[Stored dataset items]
******************************

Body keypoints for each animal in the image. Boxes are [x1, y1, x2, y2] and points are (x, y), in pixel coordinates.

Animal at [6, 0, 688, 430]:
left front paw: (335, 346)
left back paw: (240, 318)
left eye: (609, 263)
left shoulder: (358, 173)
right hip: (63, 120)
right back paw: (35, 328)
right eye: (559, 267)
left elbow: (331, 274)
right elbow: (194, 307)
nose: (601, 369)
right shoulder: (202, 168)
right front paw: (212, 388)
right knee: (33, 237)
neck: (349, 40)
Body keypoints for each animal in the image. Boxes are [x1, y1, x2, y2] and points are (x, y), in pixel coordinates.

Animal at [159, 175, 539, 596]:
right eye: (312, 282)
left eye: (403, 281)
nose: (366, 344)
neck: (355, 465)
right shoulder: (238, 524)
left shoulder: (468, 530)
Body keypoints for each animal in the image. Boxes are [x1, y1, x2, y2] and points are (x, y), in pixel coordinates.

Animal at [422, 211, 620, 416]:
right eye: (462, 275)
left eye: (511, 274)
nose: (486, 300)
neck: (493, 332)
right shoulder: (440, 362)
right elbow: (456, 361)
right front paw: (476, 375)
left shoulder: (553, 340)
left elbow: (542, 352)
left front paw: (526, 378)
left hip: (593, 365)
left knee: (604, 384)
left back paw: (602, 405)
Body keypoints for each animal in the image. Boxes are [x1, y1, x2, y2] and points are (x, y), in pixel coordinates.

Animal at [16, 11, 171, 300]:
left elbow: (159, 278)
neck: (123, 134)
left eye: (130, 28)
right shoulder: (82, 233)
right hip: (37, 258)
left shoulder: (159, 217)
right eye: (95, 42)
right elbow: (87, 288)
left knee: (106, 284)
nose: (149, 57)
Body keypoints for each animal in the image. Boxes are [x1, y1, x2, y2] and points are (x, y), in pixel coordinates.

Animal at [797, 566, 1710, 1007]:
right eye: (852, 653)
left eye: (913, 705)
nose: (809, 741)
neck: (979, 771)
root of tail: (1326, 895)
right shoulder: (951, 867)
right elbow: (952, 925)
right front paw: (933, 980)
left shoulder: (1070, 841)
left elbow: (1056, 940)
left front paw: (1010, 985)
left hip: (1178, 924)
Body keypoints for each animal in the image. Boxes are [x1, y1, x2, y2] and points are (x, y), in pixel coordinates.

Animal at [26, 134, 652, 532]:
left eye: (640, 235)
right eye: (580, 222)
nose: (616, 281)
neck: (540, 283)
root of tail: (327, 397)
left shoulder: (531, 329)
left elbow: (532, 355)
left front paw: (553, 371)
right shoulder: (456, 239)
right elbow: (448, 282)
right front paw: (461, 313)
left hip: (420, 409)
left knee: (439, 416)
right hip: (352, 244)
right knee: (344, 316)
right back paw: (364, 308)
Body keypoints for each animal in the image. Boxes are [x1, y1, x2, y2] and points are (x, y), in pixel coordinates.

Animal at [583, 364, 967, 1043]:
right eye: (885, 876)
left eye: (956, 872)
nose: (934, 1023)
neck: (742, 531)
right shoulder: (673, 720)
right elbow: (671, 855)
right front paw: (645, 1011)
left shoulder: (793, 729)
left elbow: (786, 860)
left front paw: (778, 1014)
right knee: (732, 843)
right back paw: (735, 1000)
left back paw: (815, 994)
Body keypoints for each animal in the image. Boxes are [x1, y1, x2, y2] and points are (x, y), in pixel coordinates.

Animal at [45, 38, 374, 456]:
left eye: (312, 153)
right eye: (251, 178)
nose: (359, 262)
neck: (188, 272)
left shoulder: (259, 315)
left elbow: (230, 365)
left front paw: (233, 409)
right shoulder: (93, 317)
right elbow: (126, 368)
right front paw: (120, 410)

******************************

◆ PROBLEM TO WORK ON ◆
Only one stretch of the data above is needed. Restate it word for word, from the line containing "nose: (149, 57)" through the line containing "left shoulder: (1070, 841)", both ends included.

◆ ANSWER BOX ◆
nose: (149, 57)
Body keypoints for each animal in the image. Boxes are [x1, y1, x2, y2] and points are (x, y), in pixel coordinates.

Animal at [797, 566, 1710, 1007]:
right eye: (852, 653)
left eye: (913, 705)
nose: (809, 741)
neck: (979, 771)
root of tail: (1326, 895)
right shoulder: (951, 867)
right elbow: (952, 925)
right front paw: (933, 980)
left shoulder: (1070, 841)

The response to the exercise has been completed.